Any number of lines of input and any number of arguments can be specified.

For example, sending this payload to http://example.com/sed:

<request>
  <argument>s/hello/goodbye/</argument>
  <stdin>hello</stdin>
  <stdin>hello, world</stdin>
</request>

Gives the response:

goodbye
goodbye, world

Additional UNIX utilities

You can register additional UNIX utilities by sending a PUT request. For example, you can create a “grep-as-a-service” like so:

curl -XPUT http://example.com/grep

To see it in action, send a POST request with a body like this:

<request>
  <stdin>some</stdin>
  <stdin>words</stdin>
  <stdin>have</stdin>
  <stdin>the</stdin>
  <stdin>letter</stdin>
  <stdin>a</stdin>
  <stdin>in</stdin>
  <stdin>them</stdin>
  <stdin>and</stdin>
  <stdin>some</stdin>
  <stdin>do</stdin>
  <stdin>not</stdin>
  <argument>-v</argument>
  <argument>a</argument>
</request>

Which gives the response:

some
words
the
letter
in
them
some
do
not

Technical details

When designing the sed-as-a-service offering, we considered all established cloud ecosystems. For this sort of task, performance is paramount. So Java was the obvious choice.

A common concern about startups such as this one is whether the product will last.

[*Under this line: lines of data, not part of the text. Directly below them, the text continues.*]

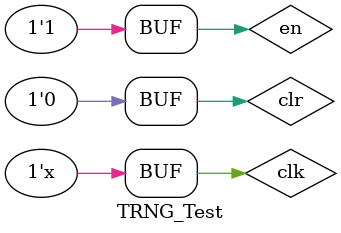
<source format=v>
`timescale 1ns / 1ps

module TRNG_Test;

	// Inputs
	reg en;
	reg clk;
	reg clr;

	// Outputs
	wire rand_num;

	// Instantiate the Unit Under Test (UUT)
	TRNG_Module uut (
		.en(en), 
		.clk(clk), 
		.clr(clr), 
		.rand_num(rand_num)
	);

		initial begin
		// Initialize Inputs
		clk = 0;
		clr = 1;
		en = 0;

		
		// Wait 100 ns for global reset to finish
		#5 en=1;
		   clr=0;
        
		end
	
		always 
		#10 clk = ~clk;
      
endmodule


</source>
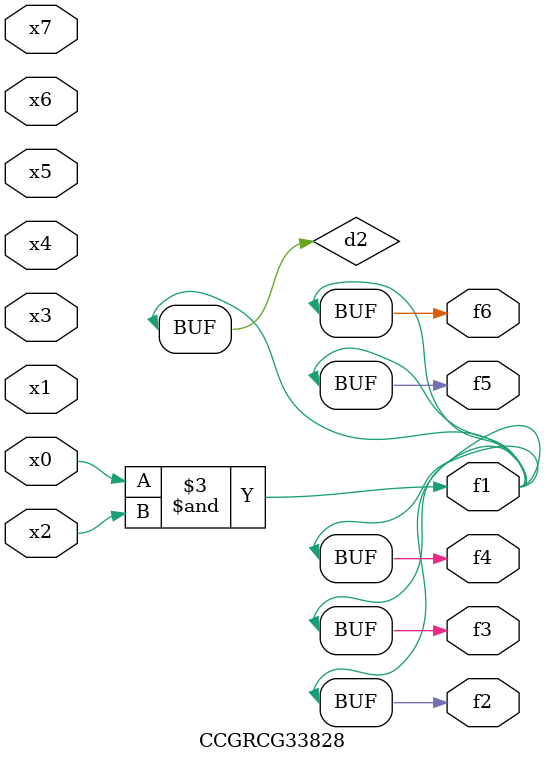
<source format=v>
module CCGRCG33828(
	input x0, x1, x2, x3, x4, x5, x6, x7,
	output f1, f2, f3, f4, f5, f6
);

	wire d1, d2;

	nor (d1, x3, x6);
	and (d2, x0, x2);
	assign f1 = d2;
	assign f2 = d2;
	assign f3 = d2;
	assign f4 = d2;
	assign f5 = d2;
	assign f6 = d2;
endmodule

</source>
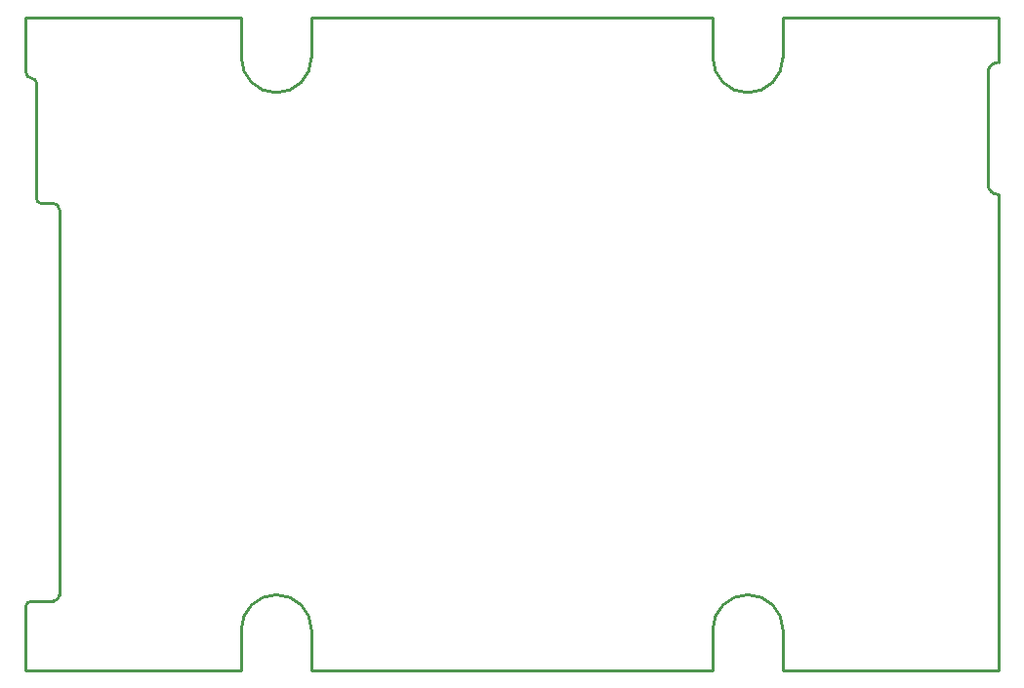
<source format=gm1>
G04*
G04 #@! TF.GenerationSoftware,Altium Limited,Altium Designer,19.1.7 (138)*
G04*
G04 Layer_Color=16711935*
%FSLAX25Y25*%
%MOIN*%
G70*
G01*
G75*
%ADD17C,0.01000*%
D17*
X325000Y165992D02*
G03*
X328543Y162449I3543J0D01*
G01*
Y207600D02*
G03*
X325000Y204057I0J-3543D01*
G01*
X-3543Y204243D02*
G03*
X-1400Y202100I2143J0D01*
G01*
X0Y200700D02*
G03*
X-1400Y202100I-1400J0D01*
G01*
X-1575Y23622D02*
G03*
X-3543Y21654I0J-1969D01*
G01*
X5906Y23622D02*
G03*
X7874Y25591I0J1969D01*
G01*
Y157346D02*
G03*
X5772Y159449I-2102J0D01*
G01*
X0Y161122D02*
G03*
X1673Y159449I1673J0D01*
G01*
X231016Y209213D02*
G03*
X243000Y197229I11984J0D01*
G01*
D02*
G03*
X254984Y209213I0J11984D01*
G01*
Y13787D02*
G03*
X243000Y25771I-11984J0D01*
G01*
D02*
G03*
X231016Y13787I0J-11984D01*
G01*
X70016Y209213D02*
G03*
X82000Y197229I11984J0D01*
G01*
D02*
G03*
X93984Y209213I0J11984D01*
G01*
X82000Y25771D02*
G03*
X70016Y13787I0J-11984D01*
G01*
X93984D02*
G03*
X82000Y25771I-11984J0D01*
G01*
X93984Y13787D02*
X94016Y12900D01*
X69984D02*
X70016Y13787D01*
X230984Y13000D02*
X231016Y13787D01*
X254984D02*
X255016Y13000D01*
X254984Y209213D02*
X255016Y210100D01*
X230984D02*
X231016Y209213D01*
X93984D02*
X94016Y210900D01*
X70016Y209213D02*
Y211816D01*
X69984D02*
X70016D01*
X230968Y223000D02*
X230984Y222984D01*
X328543Y207600D02*
Y223000D01*
X325000D02*
X328543D01*
X325000Y0D02*
X328543D01*
Y162449D01*
X325000Y165992D02*
Y204057D01*
X-3543Y204243D02*
Y223000D01*
X0Y200354D02*
Y200700D01*
Y161122D02*
Y200354D01*
X-3543Y223000D02*
X69984Y223000D01*
X-1575Y23622D02*
X5906D01*
X7874Y25591D02*
Y157346D01*
X1673Y159449D02*
X5772D01*
X-3543Y0D02*
Y21654D01*
X69984Y211816D02*
Y223000D01*
X94016Y210900D02*
Y223000D01*
Y223000D02*
X230000Y223000D01*
X230968D01*
X230984Y210100D02*
Y222984D01*
X255016Y210100D02*
Y223000D01*
Y223000D02*
X325000Y223000D01*
X230984Y0D02*
Y13000D01*
X255016Y0D02*
Y13000D01*
Y-0D02*
X325000Y0D01*
X94016Y-0D02*
X230984Y0D01*
X69984D02*
Y12900D01*
X-3543Y-0D02*
X69984Y0D01*
X94016D02*
Y12900D01*
M02*

</source>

To assist with maintainability and longevity we follow established Java design patterns wherever conceivable.

For example, we facilitate the creation of custom “UNIX-utilities-as-a-service” by using a registry pattern to store the individual builder-factory objects which are used to create a command.

The result is code which is clear and straightforward:

private void handlePOST(HttpExchange t, String unixUtility) throws IOException {
    UnixUtilityBuilderFactoryRegistrySingleton registry =
        UnixUtilityBuilderFactoryRegistrySingleton.getInstance();
    Optional<UnixUtilityBuilderFactory> builderFactory =
        registry.retrieve(unixUtility);

    if (builderFactory.isPresent()) {
        try {
            Document doc = DocumentBuilderFactory
                .newInstance()
                .newDocumentBuilder()
                .parse(t.getRequestBody());

            UnixUtility uu = buildProcessByXMLSpecification(builderFactory.get(), doc);
            String stdout = uu.execute();
            respond(t, 200, stdout);
        } catch (Exception e) {
            e.printStackTrace(System.out);
            respond(t, 500, "Internal server error");
        }
    } else {
        respond(t, 404, "Not found");
    }
}

private void handlePUT(HttpExchange t, String unixUtility) throws IOException {
    UnixUtilityBuilderFactoryFactorySingleton factory =
        UnixUtilityBuilderFactoryFactorySingleton.getInstance();
    UnixUtilityBuilderFactoryRegistrySingleton registry =
        UnixUtilityBuilderFactoryRegistrySingleton.getInstance();

    registry.register(unixUtility, factory.construct(unixUtility));

    respond(t, 201, "Created");
}

This allows us to hire less expensive developers, and push the savings onto our customers.

We also avoid anything not provided by the Java standard library for the same reason: to lower the barrier to entry and make hiring new talent easier. This is why our API uses XML rather than the more popular JSON. Java developers are familiar with XML, so parsing an API call is simplicity itself:

private UnixUtility buildProcessByXMLSpecification(UnixUtilityBuilderFactory builderFactory, Document doc) {
    UnixUtilityBuilder builder = builderFactory.construct();

    NodeList args = doc.getElementsByTagName("argument");
    for (int i = 0; i < args.getLength(); i++) {
        builder.addArgument(((Element) args.item(i)).getTextContent());
    }

    NodeList in = doc.getElementsByTagName("stdin");
    for (int i = 0; i < in.getLength(); i++) {
        builder.addLineOfInput(((Element) in.item(i)).getTextContent());
    }

    return builder.build();
}

We hope you will consider sed-as-a-service for your sed needs.


The complete sed-as-a-service source code can be found on GitHub.